The report runs to 2.6 million words – about three times the length of the Bible – and includes details of exchanges Blair had with then US president George W. Bush over the invasion.
“It is now clear that policy on Iraq was made on the basis of flawed intelligence and assessments. They were not challenged and they should have been,” Chilcot said in presenting its findings.
Chilcot said then prime minister Tony Blair's government presented an assessment of the threat posed by Saddam Hussein's weapons with "certainty that was not justified". He also found military planning for the war and its aftermath were not up to the task.
"The people of Iraq have suffered greatly" because of a military intervention "which went badly wrong", he said. But he refrained from specifying whether the 2003 invasion was legal, and did not find that Blair and his government knowingly misled Parliament or the British public.
Iraq remains in chaos
Iraq remains in chaos to this day. The Islamic State (IS) group controls large areas of the country, and 250 people died on Saturday in Baghdad’s worst car bombing since the US-led coalition toppled its former dictator.
The inquiry looked at the reasons for the invasion, the war itself and the aftermath – and has taken longer to complete than the British military involvement itself, in which 179 British soldiers died.
Earlier public hearings, including two appearances by Blair, ended in 2011 but since then the writing of the report has been dogged by rows over the release of secret government files and the contacts between London and Washington.
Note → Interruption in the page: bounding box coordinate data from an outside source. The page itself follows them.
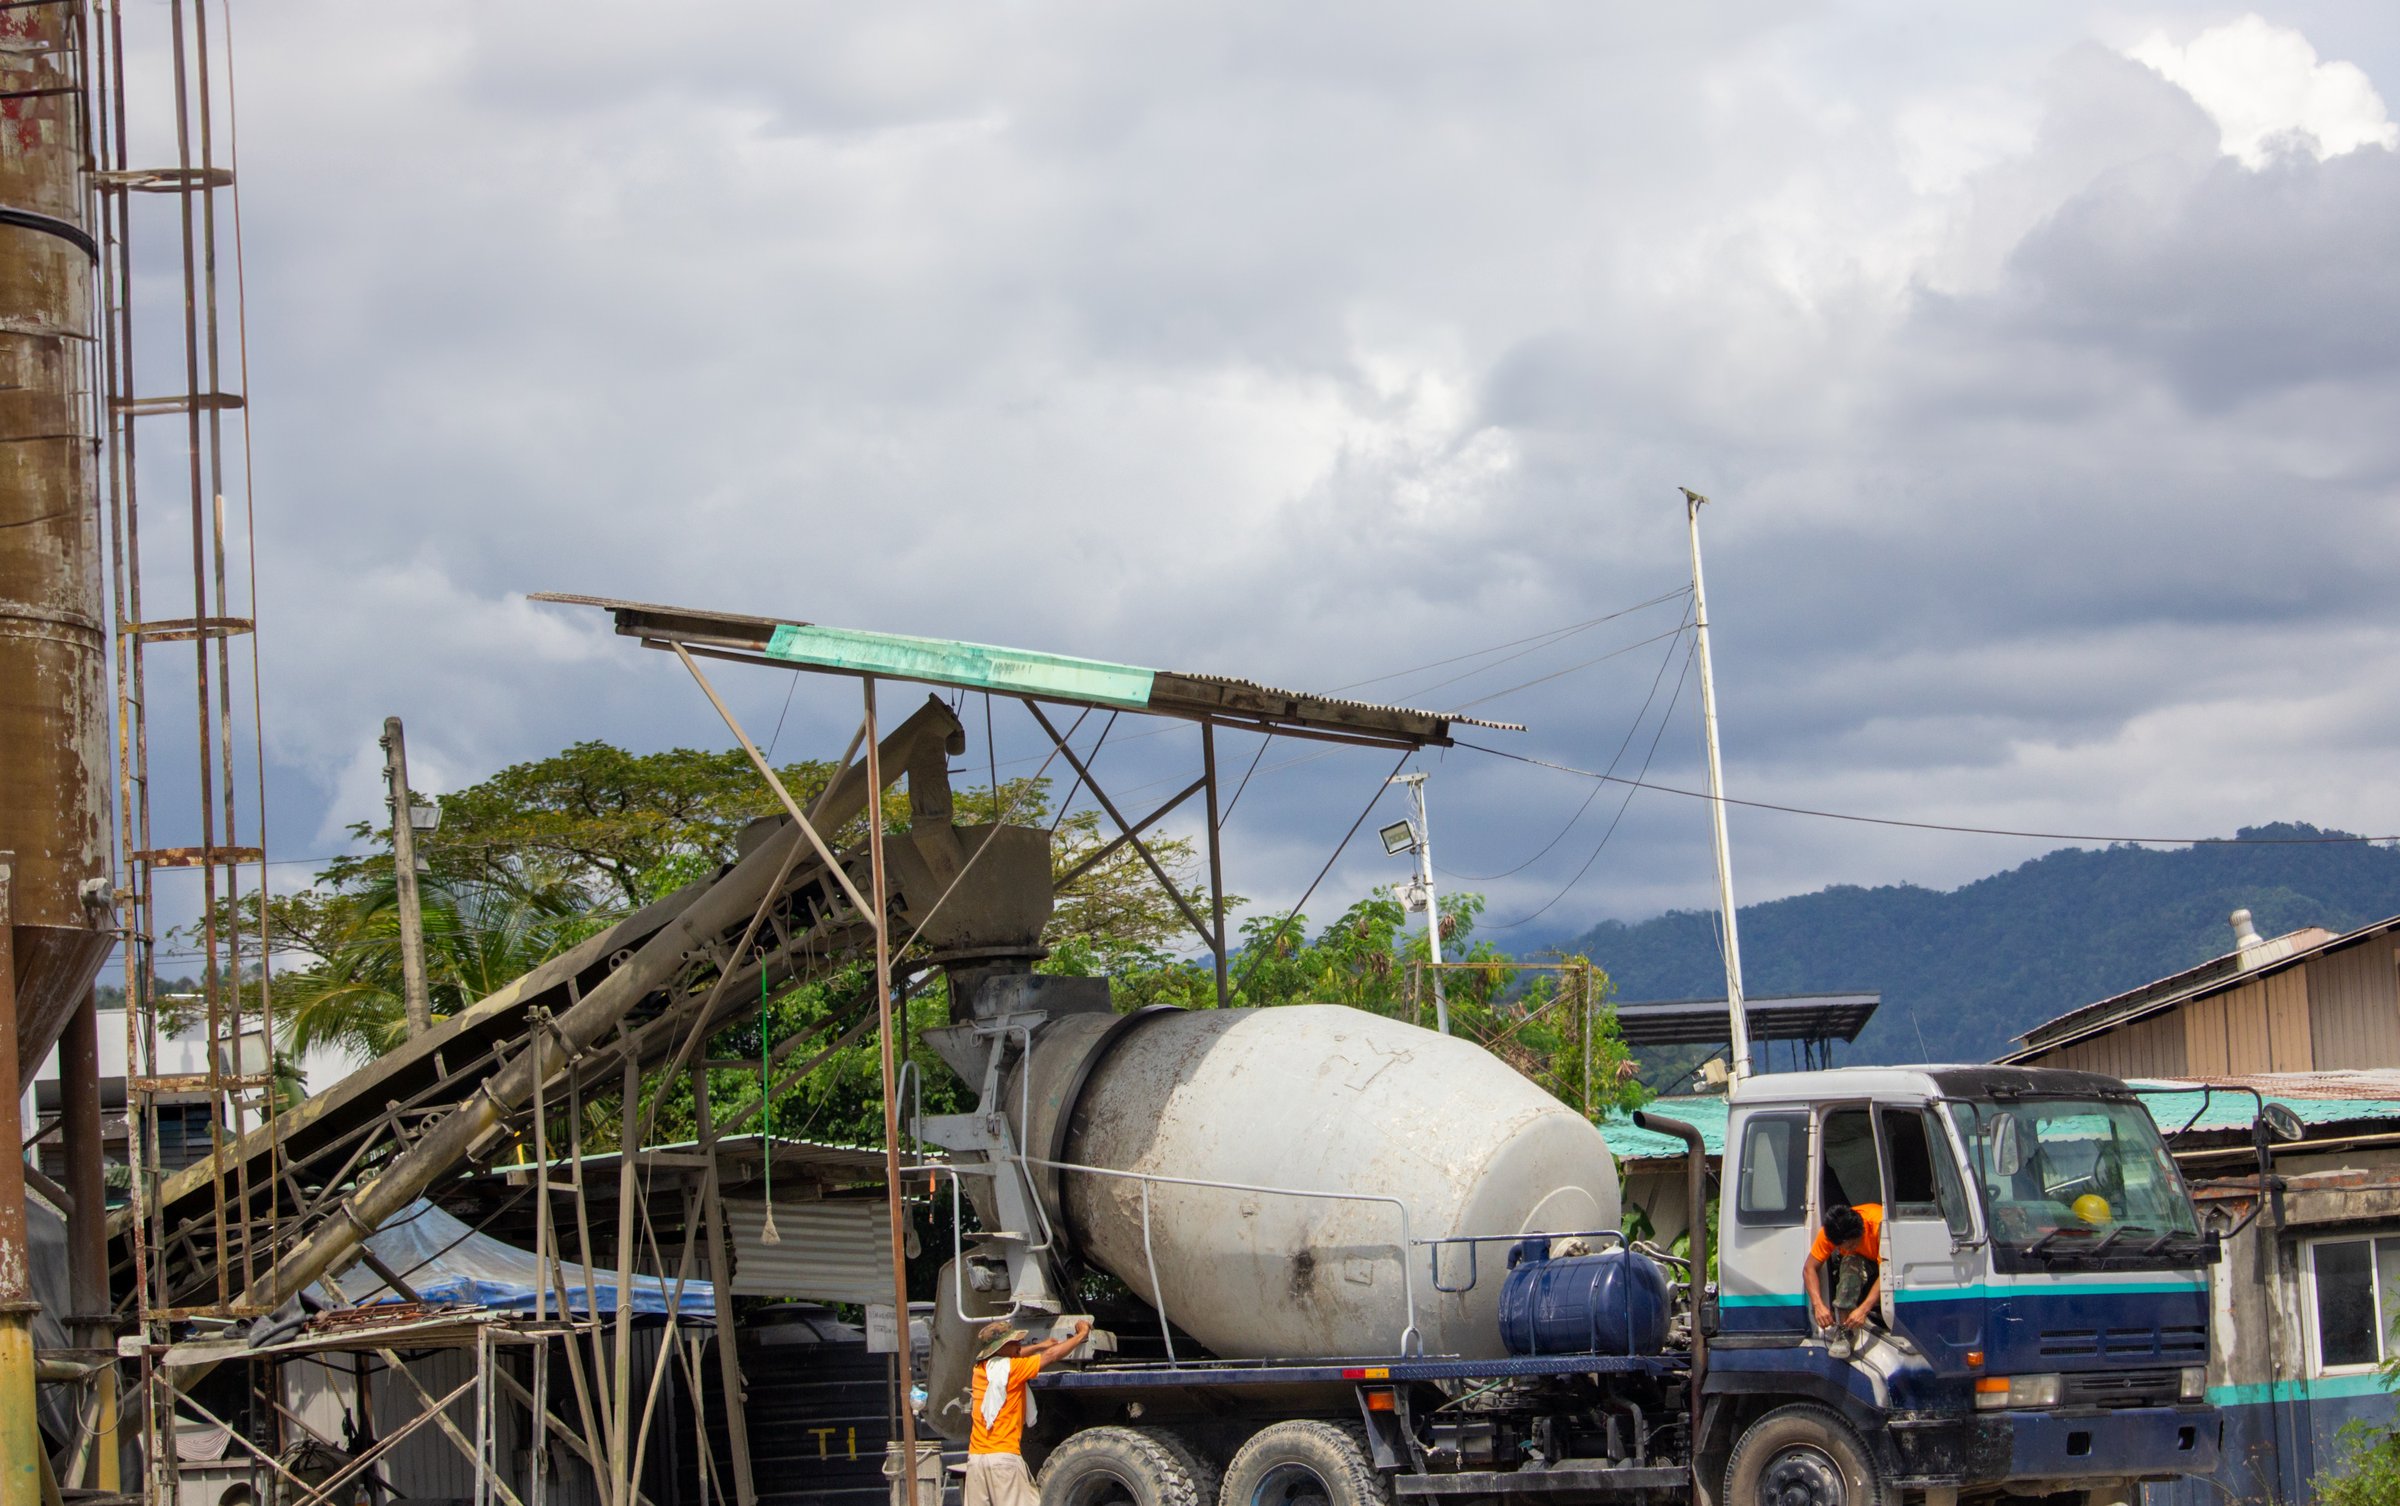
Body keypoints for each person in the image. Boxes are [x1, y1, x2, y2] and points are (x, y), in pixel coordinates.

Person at [964, 1315, 1094, 1506]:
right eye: (1014, 1342)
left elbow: (1017, 1354)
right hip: (1003, 1460)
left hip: (976, 1461)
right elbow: (1051, 1357)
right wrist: (1080, 1334)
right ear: (1000, 1348)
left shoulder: (980, 1370)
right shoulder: (1014, 1370)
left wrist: (1041, 1345)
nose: (1019, 1345)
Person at [1804, 1202, 1884, 1337]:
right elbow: (1809, 1268)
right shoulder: (1829, 1232)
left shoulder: (1879, 1225)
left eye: (1852, 1244)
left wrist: (1863, 1310)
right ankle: (1844, 1331)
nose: (1847, 1249)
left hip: (1887, 1267)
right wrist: (1818, 1305)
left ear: (1862, 1231)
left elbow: (1887, 1274)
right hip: (1863, 1264)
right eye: (1842, 1247)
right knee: (1850, 1261)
It includes details of notes from Blair to Bush and quotes from more than 130 records of their conversations.
Critics believe that Blair, who sent 45,000 British troops for the invasion, gave Bush an unconditional promise that Britain would join military action and that he then distorted intelligence to put pressure on government lawyers to give the invasion legal approval.
Blair has always rejected any suggestion that he acted dishonestly.
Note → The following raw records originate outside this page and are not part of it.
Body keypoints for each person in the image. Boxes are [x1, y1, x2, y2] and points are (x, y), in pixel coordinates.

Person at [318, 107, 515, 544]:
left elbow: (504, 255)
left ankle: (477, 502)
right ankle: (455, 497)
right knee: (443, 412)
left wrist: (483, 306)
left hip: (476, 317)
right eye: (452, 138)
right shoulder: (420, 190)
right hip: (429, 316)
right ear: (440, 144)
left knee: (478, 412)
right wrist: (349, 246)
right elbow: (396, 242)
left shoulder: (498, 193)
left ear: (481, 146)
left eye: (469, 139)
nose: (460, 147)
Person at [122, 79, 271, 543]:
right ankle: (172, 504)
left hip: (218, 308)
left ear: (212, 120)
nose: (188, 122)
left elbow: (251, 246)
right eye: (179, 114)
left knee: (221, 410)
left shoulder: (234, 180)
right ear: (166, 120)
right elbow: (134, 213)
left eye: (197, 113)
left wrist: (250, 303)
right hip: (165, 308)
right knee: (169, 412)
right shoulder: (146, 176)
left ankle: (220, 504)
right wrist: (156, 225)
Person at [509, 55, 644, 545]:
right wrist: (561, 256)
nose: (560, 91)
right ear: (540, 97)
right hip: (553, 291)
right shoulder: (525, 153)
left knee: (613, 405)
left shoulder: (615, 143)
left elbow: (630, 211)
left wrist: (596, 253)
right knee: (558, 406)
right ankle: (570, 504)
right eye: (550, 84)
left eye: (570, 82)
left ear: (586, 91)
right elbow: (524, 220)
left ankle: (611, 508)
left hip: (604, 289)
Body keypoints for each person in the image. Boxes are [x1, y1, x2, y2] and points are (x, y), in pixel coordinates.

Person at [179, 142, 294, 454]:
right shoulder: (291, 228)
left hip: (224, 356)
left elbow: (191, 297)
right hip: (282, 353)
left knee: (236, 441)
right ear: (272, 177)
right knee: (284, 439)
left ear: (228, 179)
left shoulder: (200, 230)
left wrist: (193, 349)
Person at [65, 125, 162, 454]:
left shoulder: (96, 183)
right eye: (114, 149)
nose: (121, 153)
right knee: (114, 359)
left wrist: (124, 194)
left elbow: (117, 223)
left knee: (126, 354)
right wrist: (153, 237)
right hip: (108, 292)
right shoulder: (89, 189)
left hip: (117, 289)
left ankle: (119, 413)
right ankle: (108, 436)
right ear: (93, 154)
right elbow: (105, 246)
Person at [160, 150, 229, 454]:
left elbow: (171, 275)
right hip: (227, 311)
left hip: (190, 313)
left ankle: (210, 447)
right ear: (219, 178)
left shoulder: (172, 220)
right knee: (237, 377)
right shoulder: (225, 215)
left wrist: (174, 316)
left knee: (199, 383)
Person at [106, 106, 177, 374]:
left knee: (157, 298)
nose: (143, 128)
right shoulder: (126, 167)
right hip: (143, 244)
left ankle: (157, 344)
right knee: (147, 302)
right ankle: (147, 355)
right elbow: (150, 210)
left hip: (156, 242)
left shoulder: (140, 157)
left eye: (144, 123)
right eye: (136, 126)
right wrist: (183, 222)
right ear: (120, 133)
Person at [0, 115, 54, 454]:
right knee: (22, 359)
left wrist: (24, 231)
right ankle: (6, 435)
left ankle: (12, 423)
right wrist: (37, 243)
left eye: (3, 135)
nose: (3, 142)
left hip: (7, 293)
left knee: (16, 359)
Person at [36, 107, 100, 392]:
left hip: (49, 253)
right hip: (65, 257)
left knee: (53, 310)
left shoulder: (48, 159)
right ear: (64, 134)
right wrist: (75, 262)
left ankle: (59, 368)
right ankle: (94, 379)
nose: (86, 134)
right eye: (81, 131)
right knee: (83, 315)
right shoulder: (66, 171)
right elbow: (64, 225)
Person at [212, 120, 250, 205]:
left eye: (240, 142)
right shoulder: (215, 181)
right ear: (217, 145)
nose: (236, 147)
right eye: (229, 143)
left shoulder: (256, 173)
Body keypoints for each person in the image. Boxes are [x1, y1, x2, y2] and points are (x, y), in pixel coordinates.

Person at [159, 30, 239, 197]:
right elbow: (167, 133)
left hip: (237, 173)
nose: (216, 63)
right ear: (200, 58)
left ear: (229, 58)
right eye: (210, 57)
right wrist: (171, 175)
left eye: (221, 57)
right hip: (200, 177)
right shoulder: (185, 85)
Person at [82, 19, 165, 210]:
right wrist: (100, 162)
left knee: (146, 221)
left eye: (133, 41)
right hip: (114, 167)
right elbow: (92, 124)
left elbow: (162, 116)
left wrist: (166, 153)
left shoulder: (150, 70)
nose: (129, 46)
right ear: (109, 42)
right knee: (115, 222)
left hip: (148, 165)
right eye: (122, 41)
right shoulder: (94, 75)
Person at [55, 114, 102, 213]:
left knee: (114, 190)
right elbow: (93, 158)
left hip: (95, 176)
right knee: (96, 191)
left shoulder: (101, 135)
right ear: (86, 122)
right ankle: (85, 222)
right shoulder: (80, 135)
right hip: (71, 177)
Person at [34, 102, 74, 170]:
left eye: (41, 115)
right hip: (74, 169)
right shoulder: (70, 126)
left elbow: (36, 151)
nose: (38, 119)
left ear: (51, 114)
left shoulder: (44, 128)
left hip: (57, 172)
"The report should lay to rest allegations of bad faith, lies or deceit," Blair said in an initial response on Wednesday. "Whether people agree or disagree with my decision to take military action against Saddam Hussein, I took it in good faith and in what I believed to be the best interests of the country."
"I will take full responsibility for any mistakes without exception or excuse," he said, adding that he would respond more fully in a later statement.
Prime Minister David Cameron said lessons must be learned following the publication of the long-awaited report, but noted that some of the mistakes outlined had already been addressed in the years since the invasion. For example, there are now separate mechanisms for assessing intelligence and deciding upon its use.